"The lord is my Shepard, I shall not want"
Leo Van Damme gripped the yellowed paper in his trembling hands.
"He maketh me lie down in green pastures,
He leadeth me beside the still waters."
It had been at least twenty years since he'd seen these words, and they still had the same effect as they'd had back then.
"He restoreth my soul."
Every last syllable, every last letter housed the great loving sentimental act, and the hellish rage of Leo's father. Each earthshaking vowel, each thunderous consonant reverberated between his head and his heart with such speed it brought him to the cusp of tears. Leo was his father's vision, however nothing Leo could have possibly ever been, would be perfect enough for the admirable and important Monsignor Van Damme.
"He leadeth me in the paths of righteousness for His name sake."
Reading the words that he had so long ago forsaken, Leo found himself longing to be held by his father, and healed, like so many others by his chosen profession. After his father’s death every embrace felt stifling, it reminded him of his youth living under the yoke of the Church, and his father’s godly aspirations for him. He had spent so much energy in his adult life trying to escape his father’s celestial reach, and he though he went about it rather well. He left the catholic inbred suburbs for a lost urban center – long ago forgotten by gentrification – where he’d have to find his own deities. However his best laid plans evaporated away, after last night. drunk off his ass behind Ray’s Liquor, he faced the wrath of his father’s disappointment and the devilish repercussions of said alienation. Having lost his inner-city enlightenment to the demons of loneliness and apathy, Leo found himself falling back in into the faith of his childhood.
“Yea, though I walk through the valley of the shadow of death.”
Leo sat in the darkened room, the afternoon light filtering through the dilapidated blinds, desperately holding the withered paper in his fingers.
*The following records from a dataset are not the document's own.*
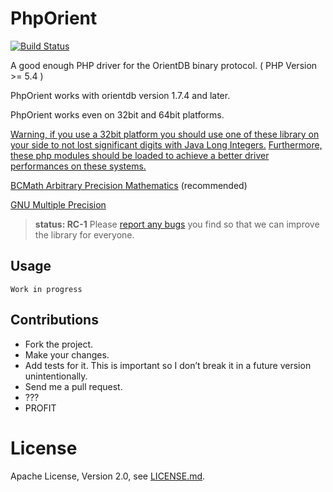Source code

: # PhpOrient

[![Build Status](https://travis-ci.org/Ostico/PhpOrient.svg?branch=master)](https://travis-ci.org/Ostico/PhpOrient)

A good enough PHP driver for the OrientDB binary protocol.
( PHP Version >= 5.4 )

PhpOrient works with orientdb version 1.7.4 and later.

PhpOrient works even on 32bit and 64bit platforms.

<u>Warning, if you use a 32bit platform you should use one of these library on your side to not lost significant digits with Java Long Integers.</u>
<u>Furthermore, these php modules should be loaded to achieve a better driver performances on these systems.</u>

[BCMath Arbitrary Precision Mathematics](http://php.net/manual/en/refs.math.php) (recommended)

[GNU Multiple Precision](http://php.net/manual/en/book.gmp.php)


> **status: RC-1**
> Please [report any bugs](https://github.com/Ostico/PhpOrient/issues) you find so that we can improve the library for everyone.

## Usage

    Work in progress

## Contributions

- Fork the project.
- Make your changes.
- Add tests for it. This is important so I don’t break it in a future version unintentionally.
- Send me a pull request.
- ???
- PROFIT

# License

Apache License, Version 2.0, see [LICENSE.md](./LICENSE.md).

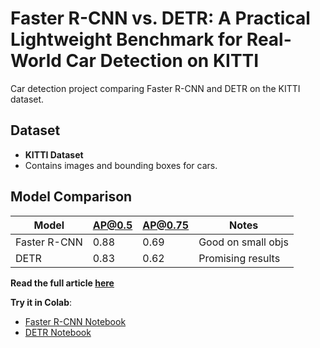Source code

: # Faster R-CNN vs. DETR: A Practical Lightweight Benchmark for Real-World Car Detection on KITTI
Car detection project comparing Faster R-CNN and DETR on the KITTI dataset.

## Dataset
- **KITTI Dataset**
- Contains images and bounding boxes for cars.

## Model Comparison
| Model        | AP@0.5 | AP@0.75 | Notes               |
|--------------|--------|---------|---------------------|
| Faster R-CNN | 0.88   | 0.69    | Good on small objs  |
| DETR         | 0.83   | 0.62    | Promising results   |

**Read the full article [here](https://medium.com/your-article-url)**

 **Try it in Colab**:
- [Faster R-CNN Notebook](results/Faster_R-CNN/prediction1.png)
- [DETR Notebook](link)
Written long ago on the yellowed paper in the practiced calligraphy of a catholic priest was the 23rd Psalm. Well-worn creases ran across the sheet like city blocks, dividing the fanciful text into simplified bits. The Monsignor carried this piece of paper with him to every funeral he ever lorded over, long since memorized, he found solace in that fact that the words were still there - the verses easily within reach during trying times. Much like how a cowboy carries a bullet in the seam of his hat, Leo’s father carried the handwritten scrap of verse for his biblical six-shooter – custom .23 gauge.
“I will fear no evil: for thou art with me,
Thy rod and thy staff they comfort me.”
Leo folded the paper and placed it gently back in the shoe box containing the last of the trinkets his father had left him. He closed the box, and quietly kissed the lid, before looking up, smiling, and whispering a humbled, “Amen.”